> [WHAT THE TASK REQUIRES]:
The lines to copy from the data below are those that hold the string "diagnosis".

> [RECORDED DATA]:

########

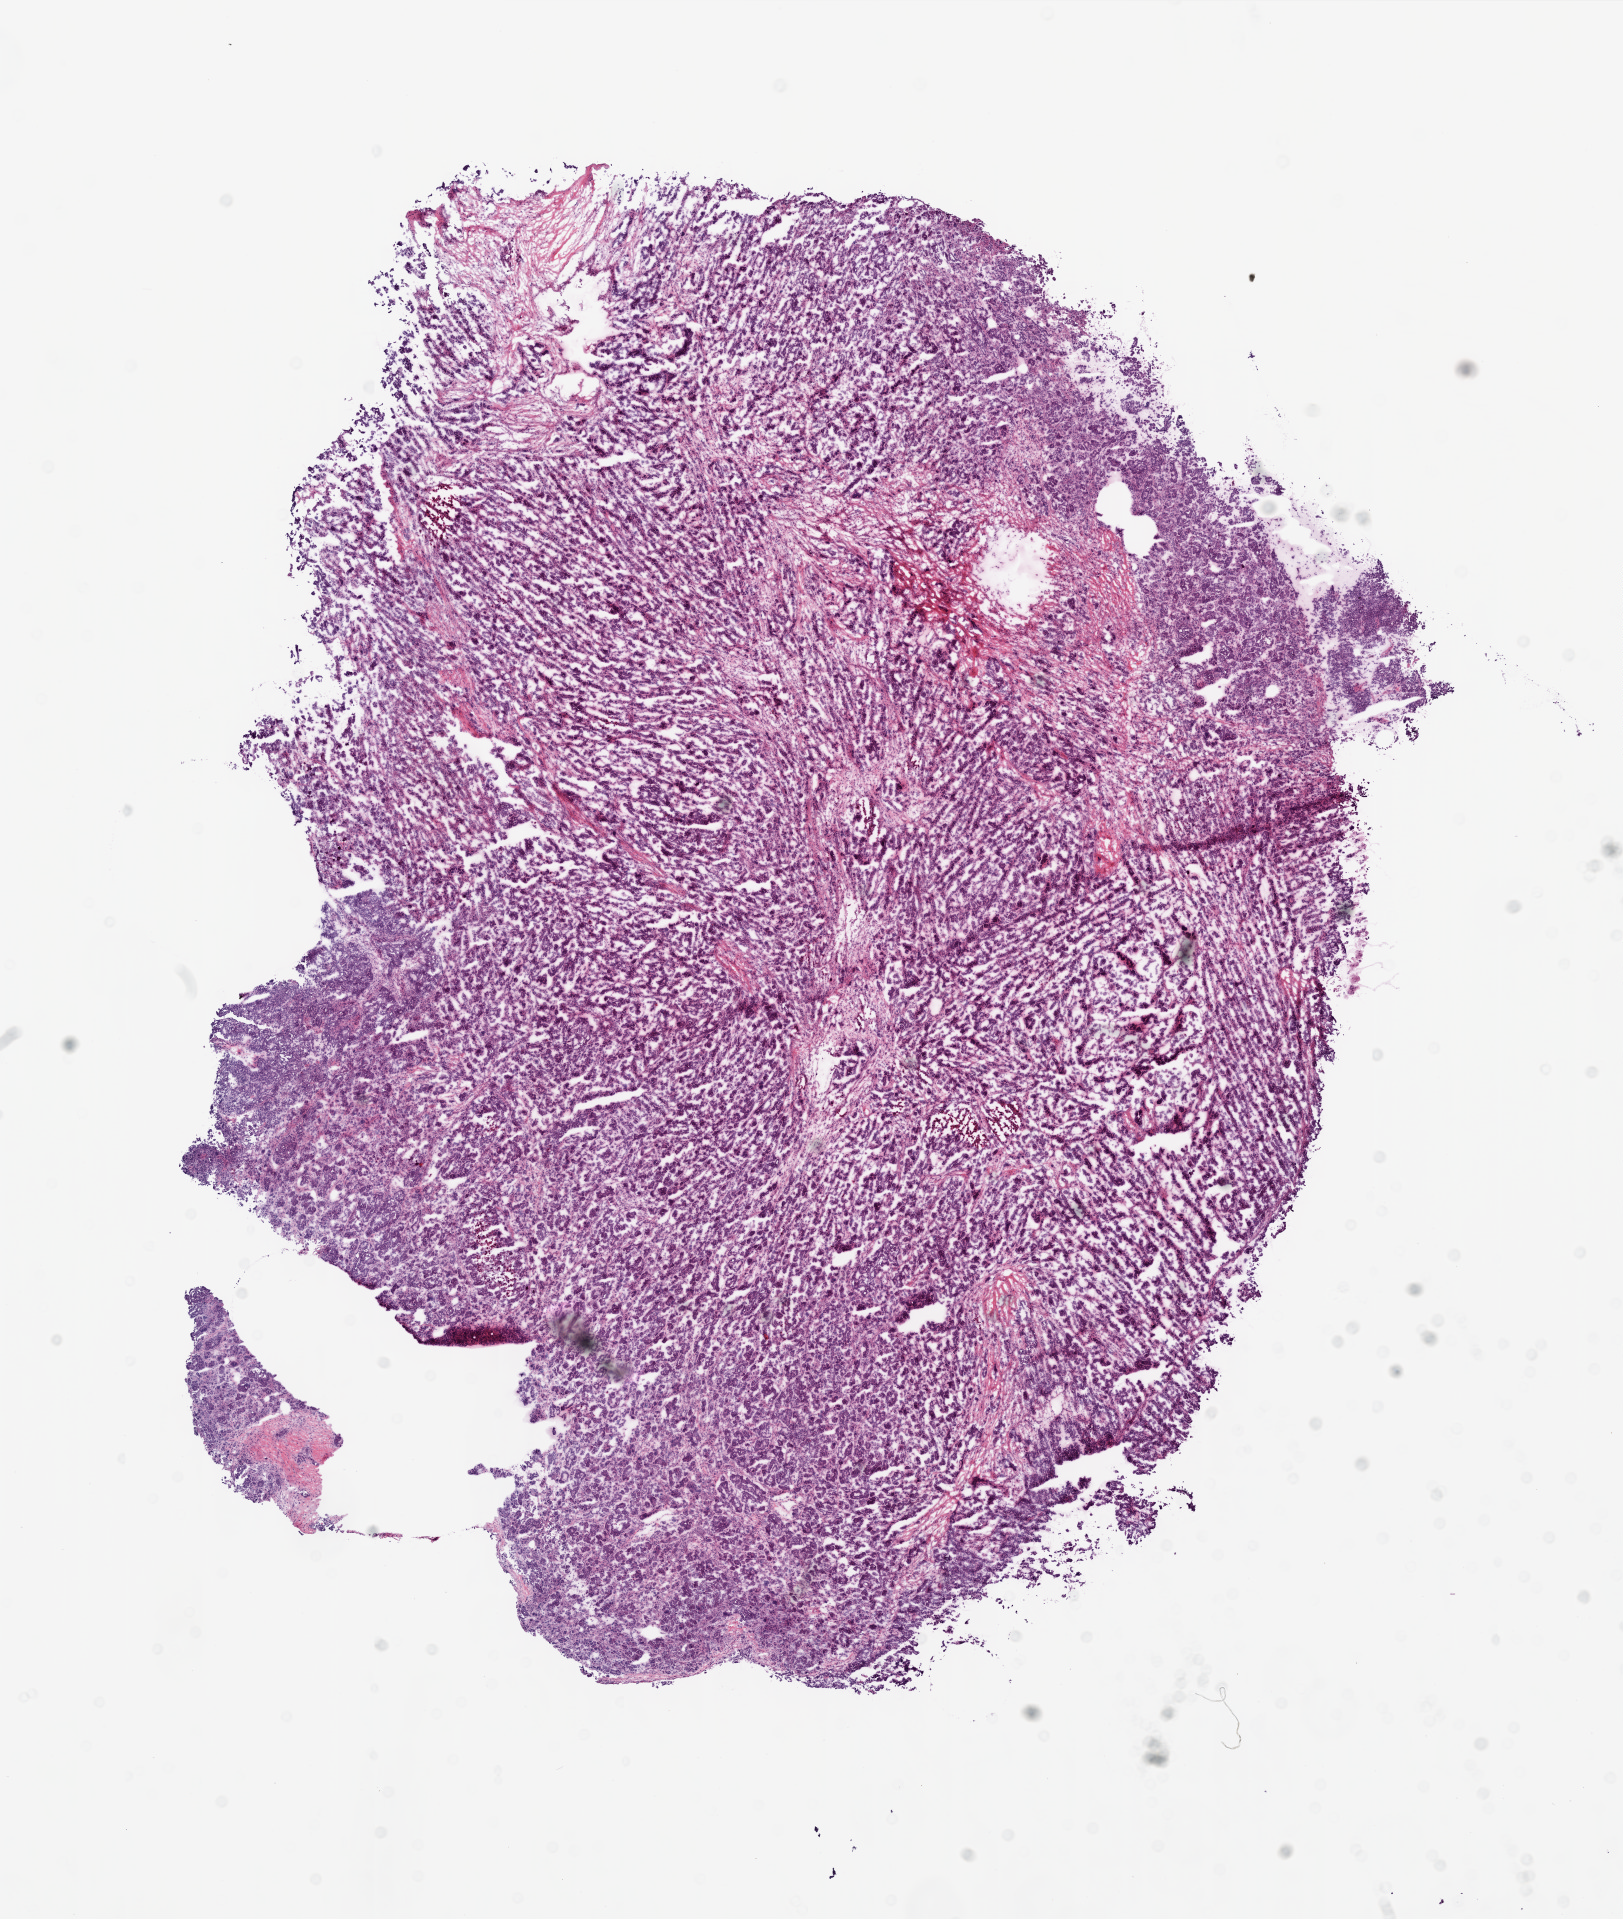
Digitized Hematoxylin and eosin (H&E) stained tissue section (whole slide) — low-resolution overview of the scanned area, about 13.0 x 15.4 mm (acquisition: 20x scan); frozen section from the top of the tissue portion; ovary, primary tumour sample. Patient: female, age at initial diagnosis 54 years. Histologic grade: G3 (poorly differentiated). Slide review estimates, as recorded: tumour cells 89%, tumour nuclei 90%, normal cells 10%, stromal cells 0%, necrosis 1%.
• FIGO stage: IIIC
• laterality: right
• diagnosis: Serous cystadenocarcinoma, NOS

########

> [OUTPUT OF THE EXERCISE]:
Digitized Hematoxylin and eosin (H&E) stained tissue section (whole slide) — low-resolution overview of the scanned area, about 13.0 x 15.4 mm (acquisition: 20x scan); frozen section from the top of the tissue portion; ovary, primary tumour sample. Patient: female, age at initial diagnosis 54 years. Histologic grade: G3 (poorly differentiated). Slide review estimates, as recorded: tumour cells 89%, tumour nuclei 90%, normal cells 10%, stromal cells 0%, necrosis 1%.
• diagnosis: Serous cystadenocarcinoma, NOS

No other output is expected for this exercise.